The foliage is bright yellowish and bluish green, according to exposure and age, growing all around the branchlets, though inclined to turn upward from the undersides, like that of the plushy firs of California, making remarkably handsome fernlike plumes. While yet only mere saplings five or six inches thick at the ground, they measure fifty or sixty feet in height and are beautifully clothed with broad, level, fronded plumes down to the base, preserving a strict arrowy outline, though a few of the larger branches shoot out in free exuberance, relieving the spire from any unpicturesque stiffness of aspect, while the conical summit is crowded with thousands of rich brown cones to complete its beauty.

We made the ascent of the peak just after the first storm had whitened its summit and brightened the atmosphere. The foot-slopes are like those of the Troy range, only more evenly clad with grasses. After tracing a long, rugged ridge of exceedingly hard quartzite, said to be veined here and there with gold, we came to the North Dome, a noble summit rising about a thousand feet above the timberline, its slopes heavily tree-clad all around, but most perfectly on the north. Here the Rocky Mountain spruce forms the bulk of the forest. The cones were ripe; most of them had shed their winged seeds, and the shell-like scales were conspicuously spread, making rich masses of brown from the tops of the fertile trees down halfway to the ground, cone touching cone in lavish clusters. A single branch that might be carried in the hand would be found to bear a hundred or more.

Some portions of the wood were almost impenetrable, but in general we found no difficulty in mazing comfortably on over fallen logs and under the spreading boughs, while here and there we came to an opening sufficiently spacious for standpoints, where the trees around their margins might be seen from top to bottom. The winter sunshine streamed through the clustered spires, glinting and breaking into a fine dust of spangles on the spiky leaves and beads of amber gum, and bringing out the reds and grays and yellows of the lichened boles which had been freshened by the late storm; while the tip of every spire looking up through the shadows was dipped in deepest blue.

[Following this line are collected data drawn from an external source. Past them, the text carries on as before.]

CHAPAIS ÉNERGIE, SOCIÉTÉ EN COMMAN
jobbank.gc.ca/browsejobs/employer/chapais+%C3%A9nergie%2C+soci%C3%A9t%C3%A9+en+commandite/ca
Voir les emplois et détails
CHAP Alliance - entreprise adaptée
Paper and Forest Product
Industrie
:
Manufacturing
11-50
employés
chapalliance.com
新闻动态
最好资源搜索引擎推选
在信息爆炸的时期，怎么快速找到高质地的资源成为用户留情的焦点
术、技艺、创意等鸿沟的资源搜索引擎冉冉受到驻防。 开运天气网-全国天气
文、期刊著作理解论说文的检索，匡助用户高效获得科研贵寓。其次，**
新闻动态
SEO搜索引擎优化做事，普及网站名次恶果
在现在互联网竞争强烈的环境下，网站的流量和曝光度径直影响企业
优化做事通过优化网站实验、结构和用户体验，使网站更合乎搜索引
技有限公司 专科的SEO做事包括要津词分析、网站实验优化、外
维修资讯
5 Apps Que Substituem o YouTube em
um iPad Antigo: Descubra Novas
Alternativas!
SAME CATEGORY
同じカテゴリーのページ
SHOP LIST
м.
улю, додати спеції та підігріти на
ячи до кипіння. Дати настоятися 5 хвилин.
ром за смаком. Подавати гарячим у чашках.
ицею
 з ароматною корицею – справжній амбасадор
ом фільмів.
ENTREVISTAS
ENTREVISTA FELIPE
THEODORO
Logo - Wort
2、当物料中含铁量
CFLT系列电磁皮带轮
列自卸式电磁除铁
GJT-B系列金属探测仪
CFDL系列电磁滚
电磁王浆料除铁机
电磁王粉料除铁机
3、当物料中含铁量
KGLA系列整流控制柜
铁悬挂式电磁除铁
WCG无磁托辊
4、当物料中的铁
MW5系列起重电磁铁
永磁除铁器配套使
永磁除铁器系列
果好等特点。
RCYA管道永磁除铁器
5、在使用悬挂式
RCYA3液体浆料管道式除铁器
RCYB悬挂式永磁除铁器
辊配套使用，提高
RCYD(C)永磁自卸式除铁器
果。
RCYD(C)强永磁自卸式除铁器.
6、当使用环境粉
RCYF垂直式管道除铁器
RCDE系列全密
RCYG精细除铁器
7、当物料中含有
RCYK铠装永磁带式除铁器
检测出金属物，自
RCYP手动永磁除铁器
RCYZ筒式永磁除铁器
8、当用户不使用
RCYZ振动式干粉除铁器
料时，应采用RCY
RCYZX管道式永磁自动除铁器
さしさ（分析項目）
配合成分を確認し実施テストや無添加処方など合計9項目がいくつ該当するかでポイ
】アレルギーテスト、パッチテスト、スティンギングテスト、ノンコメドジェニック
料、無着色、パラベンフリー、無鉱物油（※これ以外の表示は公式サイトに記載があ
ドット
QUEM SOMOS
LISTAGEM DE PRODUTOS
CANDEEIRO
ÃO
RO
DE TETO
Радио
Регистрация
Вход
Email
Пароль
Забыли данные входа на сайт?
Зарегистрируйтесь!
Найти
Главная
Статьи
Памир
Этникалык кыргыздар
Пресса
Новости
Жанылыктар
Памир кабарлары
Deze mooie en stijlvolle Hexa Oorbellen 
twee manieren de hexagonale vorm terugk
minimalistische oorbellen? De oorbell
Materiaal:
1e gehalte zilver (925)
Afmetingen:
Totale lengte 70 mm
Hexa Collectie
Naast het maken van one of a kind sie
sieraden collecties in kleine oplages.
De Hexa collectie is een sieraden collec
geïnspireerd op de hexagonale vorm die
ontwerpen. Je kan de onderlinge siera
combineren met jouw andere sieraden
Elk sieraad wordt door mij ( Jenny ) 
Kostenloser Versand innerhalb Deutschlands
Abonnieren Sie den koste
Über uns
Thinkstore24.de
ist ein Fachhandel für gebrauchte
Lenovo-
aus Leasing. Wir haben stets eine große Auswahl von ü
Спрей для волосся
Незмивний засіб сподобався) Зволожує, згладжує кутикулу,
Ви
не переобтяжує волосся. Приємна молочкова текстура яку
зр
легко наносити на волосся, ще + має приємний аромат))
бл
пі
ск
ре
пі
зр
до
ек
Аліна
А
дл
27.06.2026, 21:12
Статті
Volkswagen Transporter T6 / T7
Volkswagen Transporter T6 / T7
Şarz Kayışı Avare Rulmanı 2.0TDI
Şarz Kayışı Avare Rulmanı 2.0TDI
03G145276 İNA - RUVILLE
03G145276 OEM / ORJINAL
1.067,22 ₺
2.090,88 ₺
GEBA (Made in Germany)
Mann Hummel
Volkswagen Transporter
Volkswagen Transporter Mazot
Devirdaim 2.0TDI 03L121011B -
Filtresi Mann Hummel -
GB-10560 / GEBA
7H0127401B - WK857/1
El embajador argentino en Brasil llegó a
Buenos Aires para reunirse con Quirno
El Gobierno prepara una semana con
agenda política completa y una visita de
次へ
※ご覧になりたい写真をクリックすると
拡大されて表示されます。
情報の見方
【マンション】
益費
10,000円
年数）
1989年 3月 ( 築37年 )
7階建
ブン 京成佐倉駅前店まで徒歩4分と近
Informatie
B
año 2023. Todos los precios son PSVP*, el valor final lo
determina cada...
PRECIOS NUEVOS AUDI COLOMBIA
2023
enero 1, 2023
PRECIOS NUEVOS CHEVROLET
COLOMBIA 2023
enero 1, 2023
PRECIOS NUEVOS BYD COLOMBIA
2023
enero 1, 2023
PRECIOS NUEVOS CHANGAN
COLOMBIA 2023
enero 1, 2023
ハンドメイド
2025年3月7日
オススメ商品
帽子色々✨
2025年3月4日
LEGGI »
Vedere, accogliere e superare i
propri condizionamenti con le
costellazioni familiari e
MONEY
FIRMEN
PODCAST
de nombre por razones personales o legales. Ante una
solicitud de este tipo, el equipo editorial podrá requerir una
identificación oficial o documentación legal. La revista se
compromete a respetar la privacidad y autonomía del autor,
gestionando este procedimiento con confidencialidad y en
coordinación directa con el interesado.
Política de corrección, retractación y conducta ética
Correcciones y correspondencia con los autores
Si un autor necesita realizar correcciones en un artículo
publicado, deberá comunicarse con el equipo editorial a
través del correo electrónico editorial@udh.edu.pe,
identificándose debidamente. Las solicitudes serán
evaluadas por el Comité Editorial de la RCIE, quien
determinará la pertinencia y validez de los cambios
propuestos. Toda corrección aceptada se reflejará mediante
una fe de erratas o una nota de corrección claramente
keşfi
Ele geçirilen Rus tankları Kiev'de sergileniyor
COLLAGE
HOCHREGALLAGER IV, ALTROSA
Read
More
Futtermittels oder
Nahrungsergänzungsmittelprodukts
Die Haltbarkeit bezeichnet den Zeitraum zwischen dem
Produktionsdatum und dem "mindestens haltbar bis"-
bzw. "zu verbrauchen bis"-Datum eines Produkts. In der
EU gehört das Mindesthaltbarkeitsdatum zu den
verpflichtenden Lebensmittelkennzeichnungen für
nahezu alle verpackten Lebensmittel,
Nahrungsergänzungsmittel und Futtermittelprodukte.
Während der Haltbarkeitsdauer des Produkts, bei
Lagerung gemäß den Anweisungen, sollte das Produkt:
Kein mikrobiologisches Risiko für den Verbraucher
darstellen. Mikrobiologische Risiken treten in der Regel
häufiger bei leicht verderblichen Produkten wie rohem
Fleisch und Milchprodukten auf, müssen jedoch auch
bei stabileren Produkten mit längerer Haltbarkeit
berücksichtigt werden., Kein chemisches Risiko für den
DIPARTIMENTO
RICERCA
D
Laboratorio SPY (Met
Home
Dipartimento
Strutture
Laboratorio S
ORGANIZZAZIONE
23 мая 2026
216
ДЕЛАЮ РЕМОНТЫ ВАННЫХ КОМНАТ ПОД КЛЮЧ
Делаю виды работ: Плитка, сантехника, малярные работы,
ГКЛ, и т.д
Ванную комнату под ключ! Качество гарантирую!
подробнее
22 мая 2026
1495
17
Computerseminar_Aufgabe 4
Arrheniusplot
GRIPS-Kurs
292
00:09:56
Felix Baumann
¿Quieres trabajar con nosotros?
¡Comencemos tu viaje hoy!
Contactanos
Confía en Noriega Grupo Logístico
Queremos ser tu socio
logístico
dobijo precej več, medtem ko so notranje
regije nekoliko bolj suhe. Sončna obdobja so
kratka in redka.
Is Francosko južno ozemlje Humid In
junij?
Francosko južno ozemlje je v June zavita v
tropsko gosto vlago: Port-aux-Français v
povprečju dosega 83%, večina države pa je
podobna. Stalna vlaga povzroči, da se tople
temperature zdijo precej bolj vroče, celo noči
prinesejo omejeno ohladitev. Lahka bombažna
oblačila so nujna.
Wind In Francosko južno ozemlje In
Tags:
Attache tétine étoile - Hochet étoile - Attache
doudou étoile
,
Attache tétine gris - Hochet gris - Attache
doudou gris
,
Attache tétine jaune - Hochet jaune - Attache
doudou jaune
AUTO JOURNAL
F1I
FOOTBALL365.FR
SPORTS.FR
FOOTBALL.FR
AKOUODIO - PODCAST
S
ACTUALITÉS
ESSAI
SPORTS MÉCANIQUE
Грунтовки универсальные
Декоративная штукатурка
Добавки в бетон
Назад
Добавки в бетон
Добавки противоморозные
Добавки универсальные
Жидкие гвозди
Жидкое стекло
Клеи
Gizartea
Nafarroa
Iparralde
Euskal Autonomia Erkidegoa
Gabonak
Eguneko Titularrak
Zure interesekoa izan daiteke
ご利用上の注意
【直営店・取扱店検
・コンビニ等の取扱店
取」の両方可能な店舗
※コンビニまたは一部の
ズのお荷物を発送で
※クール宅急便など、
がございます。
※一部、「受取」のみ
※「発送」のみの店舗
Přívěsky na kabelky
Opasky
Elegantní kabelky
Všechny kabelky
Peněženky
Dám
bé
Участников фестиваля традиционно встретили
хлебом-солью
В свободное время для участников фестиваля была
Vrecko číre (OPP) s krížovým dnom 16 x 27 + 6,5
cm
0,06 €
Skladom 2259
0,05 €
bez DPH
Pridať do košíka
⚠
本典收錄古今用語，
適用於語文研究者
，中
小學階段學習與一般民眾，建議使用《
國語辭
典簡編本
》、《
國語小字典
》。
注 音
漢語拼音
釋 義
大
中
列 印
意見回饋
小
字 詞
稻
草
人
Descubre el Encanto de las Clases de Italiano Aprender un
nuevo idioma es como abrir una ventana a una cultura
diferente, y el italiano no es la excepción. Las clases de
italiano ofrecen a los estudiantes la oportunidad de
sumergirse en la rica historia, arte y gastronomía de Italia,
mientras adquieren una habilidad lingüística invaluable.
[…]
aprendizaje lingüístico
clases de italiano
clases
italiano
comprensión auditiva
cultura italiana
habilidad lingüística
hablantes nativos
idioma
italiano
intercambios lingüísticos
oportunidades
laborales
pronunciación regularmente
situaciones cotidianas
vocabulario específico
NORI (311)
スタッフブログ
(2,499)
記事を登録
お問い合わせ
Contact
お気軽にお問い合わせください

The ground was strewn with burs and needles and fallen trees; and, down in the dells, on the north side of the dome, where strips of aspen are imbedded in the spruces, every breeze sent the ripe leaves flying, some lodging in the spruce boughs, making them bloom again, while the fresh snow beneath looked like a fine painting.

Around the dome and well up toward the summit of the main peak, the snow-shed was well marked with tracks of the mule deer and the pretty stitching and embroidery of field mice, squirrels, and grouse; and on the way back to camp I came across a strange track, somewhat like that of a small bear, but more spreading at the toes. It proved to be that of a wolverine. In my conversations with hunters, both Indians and white men assure me that there are no bears in Nevada, notwithstanding the abundance of pine-nuts, of which they are so fond, and the accessibility of these basin ranges from their favorite haunts in the Sierra Nevada and Wahsatch Mountains. The mule deer, antelope, wild sheep, wolverine, and two species of wolves are all of the larger animals that I have seen or heard of in the State.